Ein Bericht von Theresa Unsenos für den 2. Pfarrbrief der Kirchengemeinde „Maria Frieden“ in Hamminkeln.
Es ist heiß, sehr heiß. Um die 35 Grad im Schatten muss es sein, die heiße Septembersonne brennt vom Himmel. Unten am Hang schleppt sich ein junger Mann mit großer Mühe den Weg zur Krankenstation hinauf. Er ist erschreckend dünn, hat müde, trübe Augen, seine Lippen sind aufgesprungen. Er ist am Ende seiner Kräfte. Ohne viele Worte laufen ihm zwei Schwestern entgegen, stützen ihn und bringen ihn in die Krankenstation, wo er sich, im Bett liegend immer und immer wieder erbricht.
Der junge Mann braucht schnelle Hilfe- er ist an Malaria erkrankt und vollkommen dehydriert. Sofort wird ein Zugang gelegt, der Patient bekommt Flüssigkeit und Medikamente. Sprechen kann er nicht viel, Papiere oder Geld hat er nicht bei sich. Doch danach fragt auch niemand – auf meine Nachfrage, wer für die Behandlungskosten aufkommen wird, winkt die Schwester ab. „Das sehen wir später. Jetzt soll er sich erst einmal erholen, er braucht Hilfe.“ Die Steyler Missionarsschwestern kennen Situationen wie diese zur Genüge – Menschen in aller größter Not kommen erst zu ihnen, wenn sie sich nicht mehr anders zu helfen wissen – denn oft haben sie die finanziellen Mittel nicht, um für die Behandlungskosten aufzukommen.

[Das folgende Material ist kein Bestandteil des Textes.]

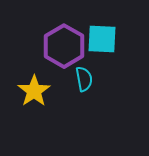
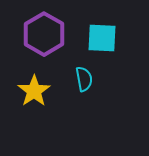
cyan square: moved 1 px up
purple hexagon: moved 20 px left, 12 px up
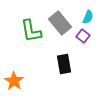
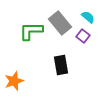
cyan semicircle: rotated 72 degrees counterclockwise
green L-shape: rotated 100 degrees clockwise
black rectangle: moved 3 px left, 1 px down
orange star: rotated 18 degrees clockwise
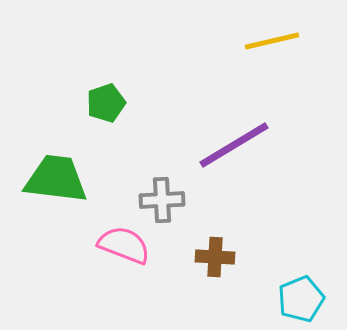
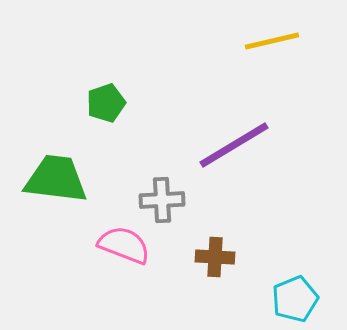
cyan pentagon: moved 6 px left
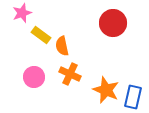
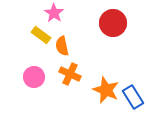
pink star: moved 32 px right; rotated 18 degrees counterclockwise
blue rectangle: rotated 45 degrees counterclockwise
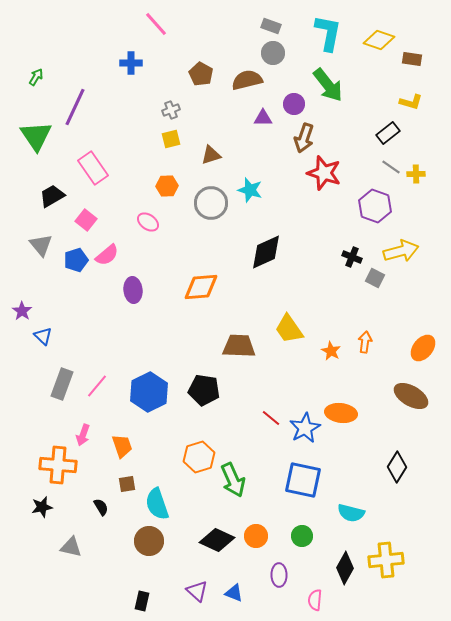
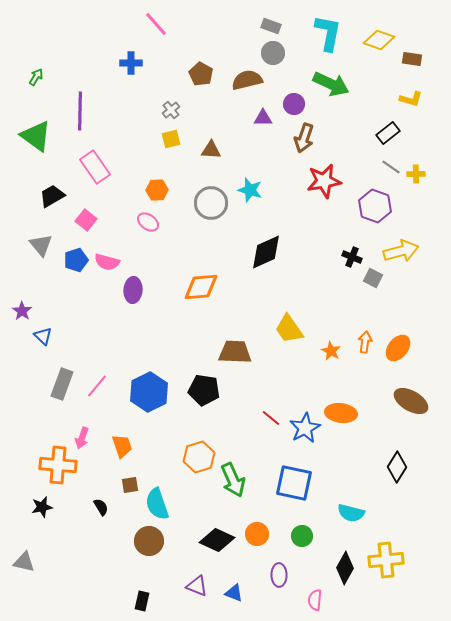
green arrow at (328, 85): moved 3 px right, 1 px up; rotated 27 degrees counterclockwise
yellow L-shape at (411, 102): moved 3 px up
purple line at (75, 107): moved 5 px right, 4 px down; rotated 24 degrees counterclockwise
gray cross at (171, 110): rotated 18 degrees counterclockwise
green triangle at (36, 136): rotated 20 degrees counterclockwise
brown triangle at (211, 155): moved 5 px up; rotated 20 degrees clockwise
pink rectangle at (93, 168): moved 2 px right, 1 px up
red star at (324, 173): moved 8 px down; rotated 28 degrees counterclockwise
orange hexagon at (167, 186): moved 10 px left, 4 px down
pink semicircle at (107, 255): moved 7 px down; rotated 55 degrees clockwise
gray square at (375, 278): moved 2 px left
purple ellipse at (133, 290): rotated 10 degrees clockwise
brown trapezoid at (239, 346): moved 4 px left, 6 px down
orange ellipse at (423, 348): moved 25 px left
brown ellipse at (411, 396): moved 5 px down
pink arrow at (83, 435): moved 1 px left, 3 px down
blue square at (303, 480): moved 9 px left, 3 px down
brown square at (127, 484): moved 3 px right, 1 px down
orange circle at (256, 536): moved 1 px right, 2 px up
gray triangle at (71, 547): moved 47 px left, 15 px down
purple triangle at (197, 591): moved 5 px up; rotated 20 degrees counterclockwise
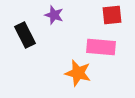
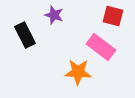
red square: moved 1 px right, 1 px down; rotated 20 degrees clockwise
pink rectangle: rotated 32 degrees clockwise
orange star: moved 1 px up; rotated 12 degrees counterclockwise
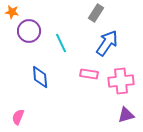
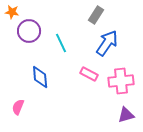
gray rectangle: moved 2 px down
pink rectangle: rotated 18 degrees clockwise
pink semicircle: moved 10 px up
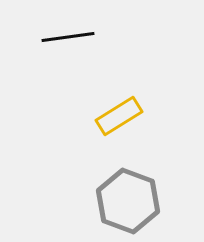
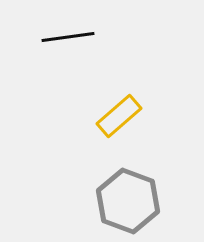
yellow rectangle: rotated 9 degrees counterclockwise
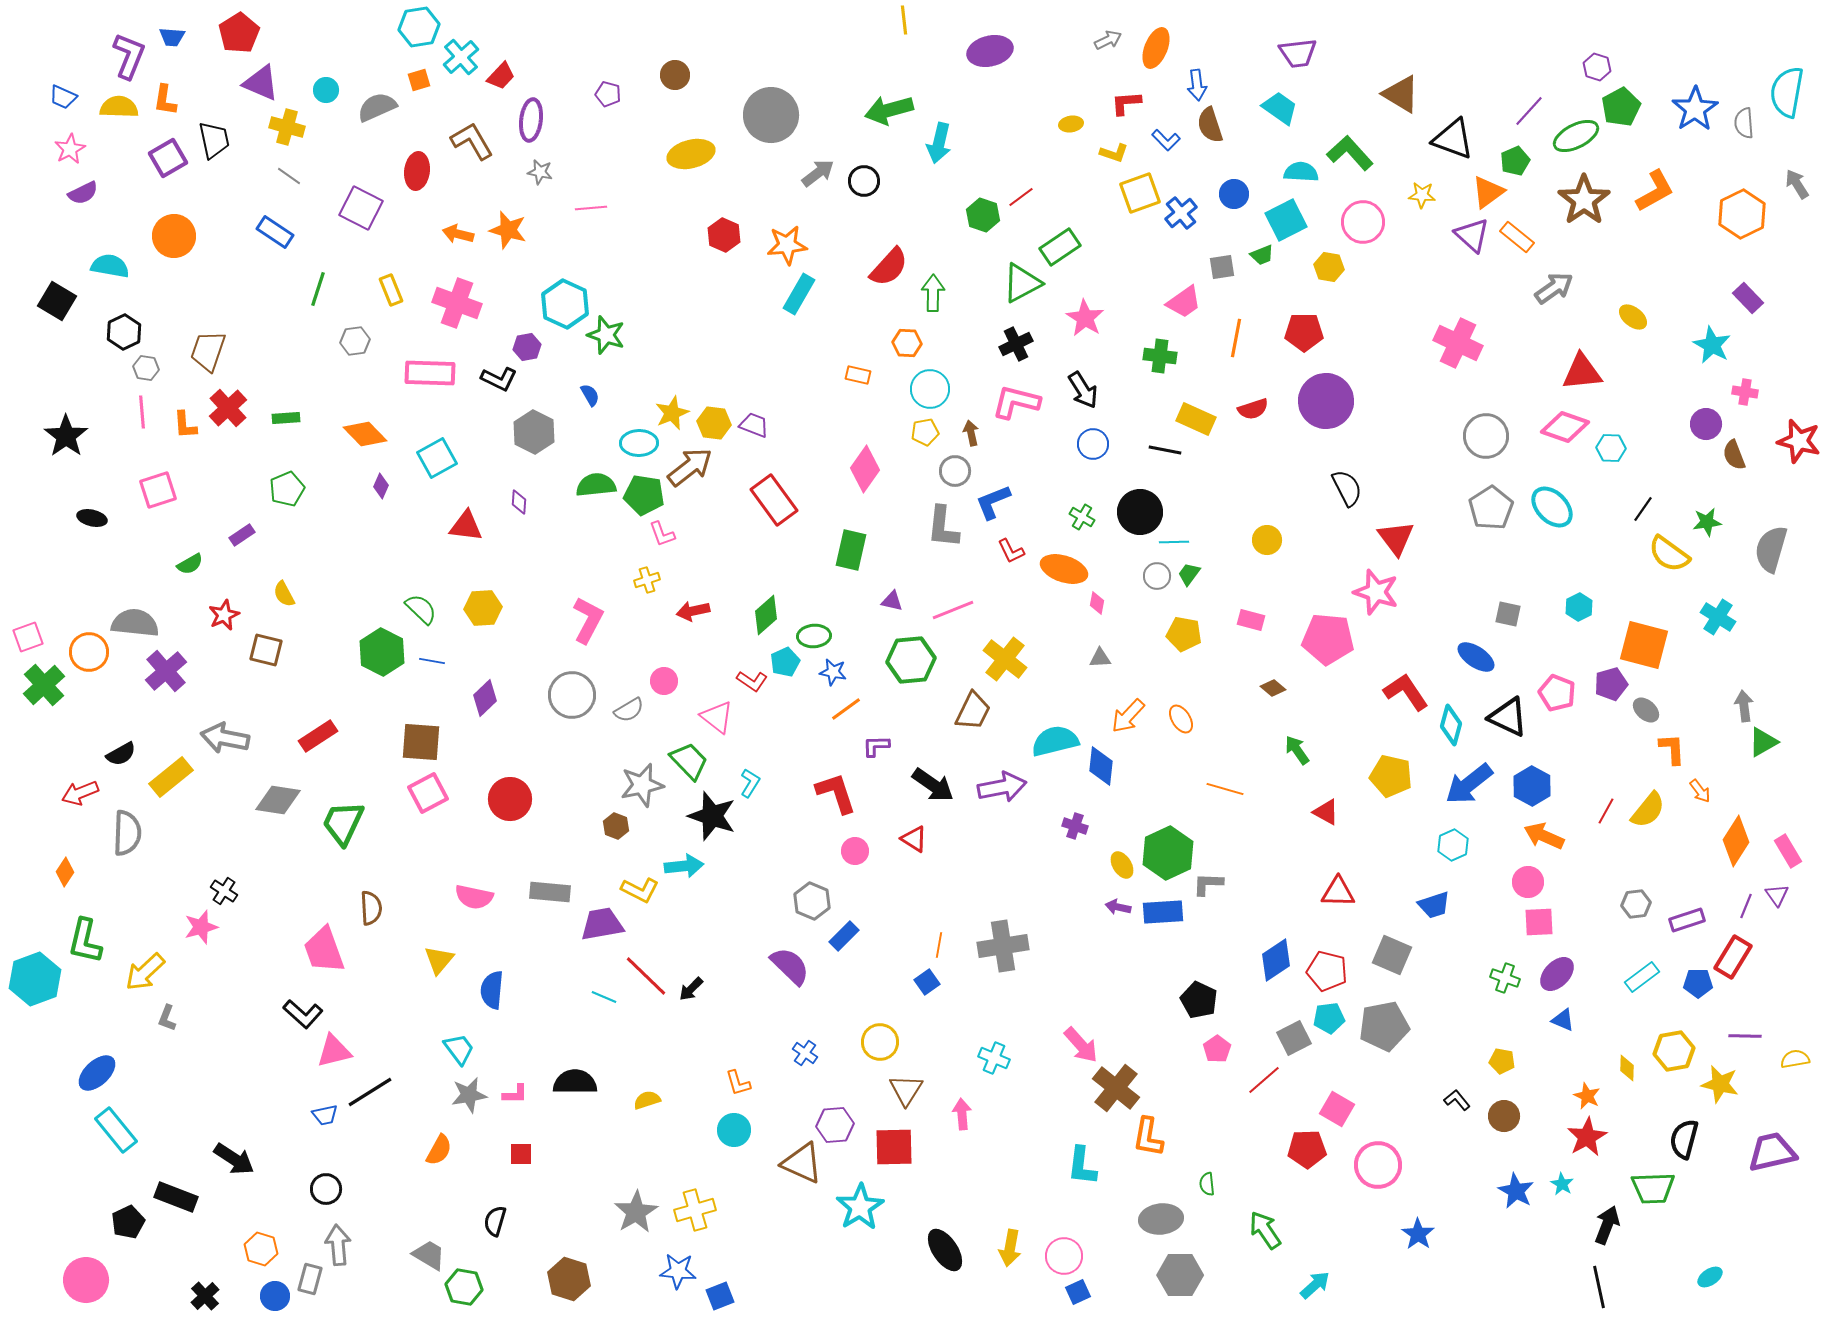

Das „Centre Medico-Sozial Anna Maria“ ist eine Krankenstation in Togo, Westafrika, welche durch den Verein „Togo Neuer Horizont e.V.“ erbaut worden ist. Eine Zeit nach dem Abitur im Sommer 2012 habe ich die Steyler Schwestern dort bei ihrer Arbeit unterstützen dürfen. Eine Zeit, die mich völlig neue Maßstäbe und auch einer intensiven Definition von Nächstenliebe, Verzicht und Barmherzigkeit gelehrt hat. Die von mir oben beschriebene Situation ist nur Beispiel von Erlebtem, das bei mir Sprachlosigkeit und Bewunderung hervorgerufen hat. In meiner Heimat Deutschland habe ich nur selten Momente erleben dürfen, in denen der Begriff Barmherzigkeit für mich so greifbar wurde. Die Schwestern in Atakpamé haben mir gezeigt – der Begriff Barmherzigkeit erweist sich nicht in Gefühlen, sondern wird in praktischer Hilfe und effektivem Beistand real. Sich seinen Mitmenschen anzunehmen, sich ihnen in ihrer Not zu erbarmen, auch wenn man sich selbst nichts davon erhoffen kann – das muss es sein, was Jesus sich wünscht wenn er von uns Barmherzigkeit erzählt („ …Seid barmherzig, wie es auch euer Vater ist!“ Lukas 6,35-36).
Mir wird gerade in der heutigen Zeit immer bewusster, wie unempfindlich wir gegenüber Leidenssituationen werden. Es ist leicht die Hilfe auf den Staat oder auf andere übergeordnete Institutionen zu schieben. Oft fehlt es uns an Spontanität, wir überlegen lange ob und in welchem Maß wir Hilfe leisten. In Togo gab es diese Zeit zu Überlegen nicht, sie war auch gar nicht von Nöten. Die Schwestern haben sich denen erbarmt, die ihre Hilfe brauchten. Und das ohne Fragen und ohne Gegenleistung.